[Material provided Boundary: Start]

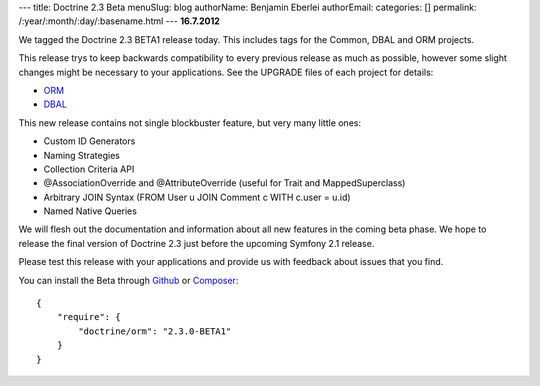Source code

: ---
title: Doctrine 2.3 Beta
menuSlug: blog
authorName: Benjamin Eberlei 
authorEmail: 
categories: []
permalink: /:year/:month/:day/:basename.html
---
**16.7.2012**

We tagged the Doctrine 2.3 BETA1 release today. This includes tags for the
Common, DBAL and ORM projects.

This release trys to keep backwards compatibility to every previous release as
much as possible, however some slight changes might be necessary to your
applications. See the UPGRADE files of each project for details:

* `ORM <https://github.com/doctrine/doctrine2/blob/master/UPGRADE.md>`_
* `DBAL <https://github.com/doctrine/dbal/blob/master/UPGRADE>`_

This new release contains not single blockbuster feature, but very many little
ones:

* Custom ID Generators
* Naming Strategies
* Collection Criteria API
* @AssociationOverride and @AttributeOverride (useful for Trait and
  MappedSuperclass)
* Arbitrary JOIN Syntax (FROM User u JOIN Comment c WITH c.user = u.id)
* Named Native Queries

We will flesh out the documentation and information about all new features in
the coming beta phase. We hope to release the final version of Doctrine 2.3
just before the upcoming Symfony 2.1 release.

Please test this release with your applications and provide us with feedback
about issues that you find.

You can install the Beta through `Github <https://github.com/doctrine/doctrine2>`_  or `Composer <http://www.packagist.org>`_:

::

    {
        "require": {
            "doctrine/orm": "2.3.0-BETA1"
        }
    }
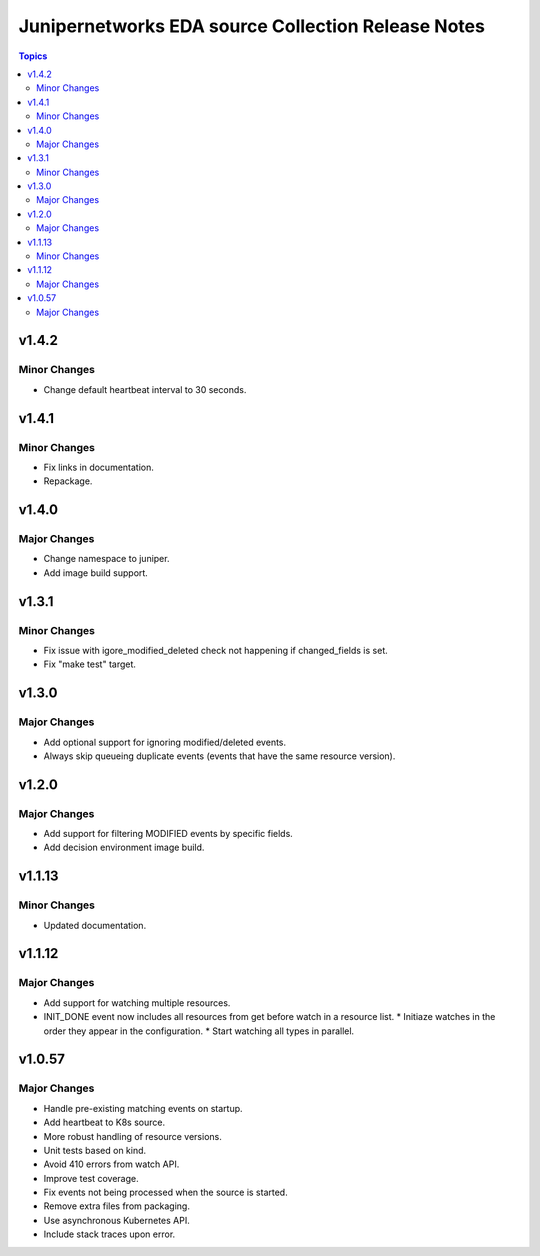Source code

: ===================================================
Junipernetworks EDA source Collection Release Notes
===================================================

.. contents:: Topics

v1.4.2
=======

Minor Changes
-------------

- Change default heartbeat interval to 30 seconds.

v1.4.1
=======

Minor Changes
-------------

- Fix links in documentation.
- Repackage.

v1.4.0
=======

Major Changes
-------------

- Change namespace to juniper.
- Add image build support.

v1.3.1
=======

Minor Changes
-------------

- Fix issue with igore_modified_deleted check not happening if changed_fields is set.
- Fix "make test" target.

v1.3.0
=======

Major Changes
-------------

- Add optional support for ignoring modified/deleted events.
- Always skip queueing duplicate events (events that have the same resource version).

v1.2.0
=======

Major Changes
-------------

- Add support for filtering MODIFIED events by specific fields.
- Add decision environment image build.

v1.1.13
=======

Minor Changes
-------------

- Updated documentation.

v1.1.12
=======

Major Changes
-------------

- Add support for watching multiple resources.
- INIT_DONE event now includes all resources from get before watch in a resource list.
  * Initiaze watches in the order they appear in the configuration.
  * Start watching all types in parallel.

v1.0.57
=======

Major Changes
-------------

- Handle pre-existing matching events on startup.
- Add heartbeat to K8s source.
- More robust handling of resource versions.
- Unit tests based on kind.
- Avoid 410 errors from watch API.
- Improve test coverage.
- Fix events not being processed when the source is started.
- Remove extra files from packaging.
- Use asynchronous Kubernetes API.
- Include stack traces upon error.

[Material provided Boundary: End]
[Material provided Boundary: Start]

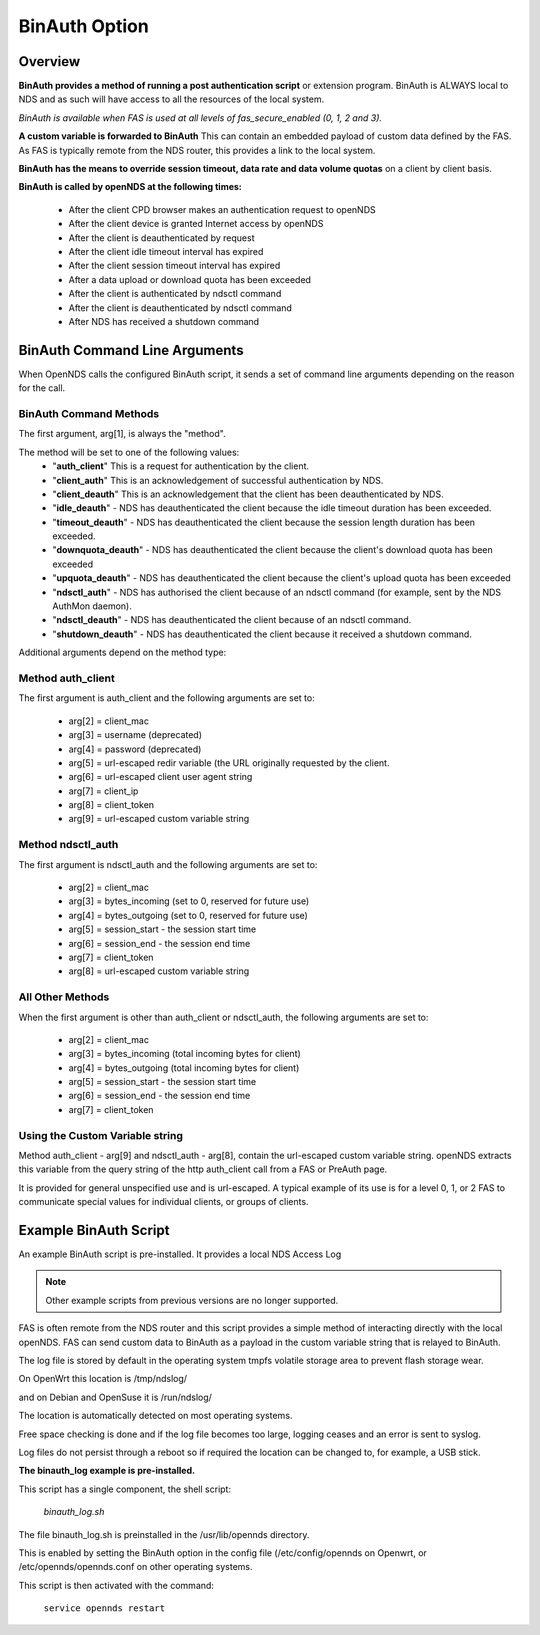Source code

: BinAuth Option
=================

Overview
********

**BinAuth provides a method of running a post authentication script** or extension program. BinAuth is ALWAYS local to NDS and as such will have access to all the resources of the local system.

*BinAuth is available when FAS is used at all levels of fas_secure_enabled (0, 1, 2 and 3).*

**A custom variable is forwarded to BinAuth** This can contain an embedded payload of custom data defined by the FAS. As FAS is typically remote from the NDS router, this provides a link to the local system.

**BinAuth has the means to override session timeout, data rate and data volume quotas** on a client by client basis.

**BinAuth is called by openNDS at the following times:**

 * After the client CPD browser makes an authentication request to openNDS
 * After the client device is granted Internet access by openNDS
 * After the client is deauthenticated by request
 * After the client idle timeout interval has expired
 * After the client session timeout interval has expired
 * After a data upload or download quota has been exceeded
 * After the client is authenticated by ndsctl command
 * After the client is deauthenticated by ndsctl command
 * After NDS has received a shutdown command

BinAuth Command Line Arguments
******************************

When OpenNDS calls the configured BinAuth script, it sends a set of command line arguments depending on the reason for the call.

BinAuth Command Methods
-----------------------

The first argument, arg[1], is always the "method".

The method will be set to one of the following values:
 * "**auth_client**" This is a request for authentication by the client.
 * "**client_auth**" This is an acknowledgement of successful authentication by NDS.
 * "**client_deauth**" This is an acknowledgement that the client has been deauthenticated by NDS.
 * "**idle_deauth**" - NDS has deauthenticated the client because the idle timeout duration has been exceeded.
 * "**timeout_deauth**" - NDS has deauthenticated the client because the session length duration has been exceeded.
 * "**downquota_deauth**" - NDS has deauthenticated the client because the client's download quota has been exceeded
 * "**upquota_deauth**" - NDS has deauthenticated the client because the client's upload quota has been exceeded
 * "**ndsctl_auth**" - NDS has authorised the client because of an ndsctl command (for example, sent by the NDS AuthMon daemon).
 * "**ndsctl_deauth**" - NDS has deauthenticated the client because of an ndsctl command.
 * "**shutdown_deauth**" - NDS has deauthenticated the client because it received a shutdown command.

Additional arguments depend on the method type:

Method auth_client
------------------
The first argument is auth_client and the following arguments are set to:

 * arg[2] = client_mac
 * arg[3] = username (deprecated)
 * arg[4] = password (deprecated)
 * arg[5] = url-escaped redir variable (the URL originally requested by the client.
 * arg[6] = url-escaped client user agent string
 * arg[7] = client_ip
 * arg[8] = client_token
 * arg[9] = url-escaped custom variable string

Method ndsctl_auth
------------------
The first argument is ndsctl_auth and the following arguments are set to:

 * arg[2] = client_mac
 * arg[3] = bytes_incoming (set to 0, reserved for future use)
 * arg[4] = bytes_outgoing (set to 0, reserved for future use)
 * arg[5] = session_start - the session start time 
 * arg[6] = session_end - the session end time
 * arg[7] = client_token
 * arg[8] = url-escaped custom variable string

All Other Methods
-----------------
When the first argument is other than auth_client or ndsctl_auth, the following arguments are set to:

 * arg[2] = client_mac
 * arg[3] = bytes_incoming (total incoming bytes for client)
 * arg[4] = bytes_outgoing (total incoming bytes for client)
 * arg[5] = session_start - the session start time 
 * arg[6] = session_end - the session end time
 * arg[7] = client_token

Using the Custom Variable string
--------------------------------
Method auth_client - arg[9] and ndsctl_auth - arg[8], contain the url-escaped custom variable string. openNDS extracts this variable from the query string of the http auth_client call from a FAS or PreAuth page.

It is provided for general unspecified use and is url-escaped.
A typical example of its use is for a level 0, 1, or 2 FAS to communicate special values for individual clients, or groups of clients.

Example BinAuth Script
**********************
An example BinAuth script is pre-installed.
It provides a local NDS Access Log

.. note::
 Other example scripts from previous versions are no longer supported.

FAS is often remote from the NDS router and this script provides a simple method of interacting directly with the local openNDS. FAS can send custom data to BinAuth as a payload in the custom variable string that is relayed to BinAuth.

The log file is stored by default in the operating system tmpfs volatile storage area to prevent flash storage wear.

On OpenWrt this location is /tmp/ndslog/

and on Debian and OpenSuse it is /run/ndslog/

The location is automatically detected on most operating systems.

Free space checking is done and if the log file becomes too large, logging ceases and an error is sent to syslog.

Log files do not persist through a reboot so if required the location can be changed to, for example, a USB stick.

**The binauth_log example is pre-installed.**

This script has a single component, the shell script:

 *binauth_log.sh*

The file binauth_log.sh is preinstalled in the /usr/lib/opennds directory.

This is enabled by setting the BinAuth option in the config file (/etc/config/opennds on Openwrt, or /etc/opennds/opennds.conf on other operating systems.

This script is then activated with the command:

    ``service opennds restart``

[Material provided Boundary: End]

[Work request] Only the lines containing the word "Methods" should be returned from the data above.

[Result of the exercise]
BinAuth Command Methods
All Other Methods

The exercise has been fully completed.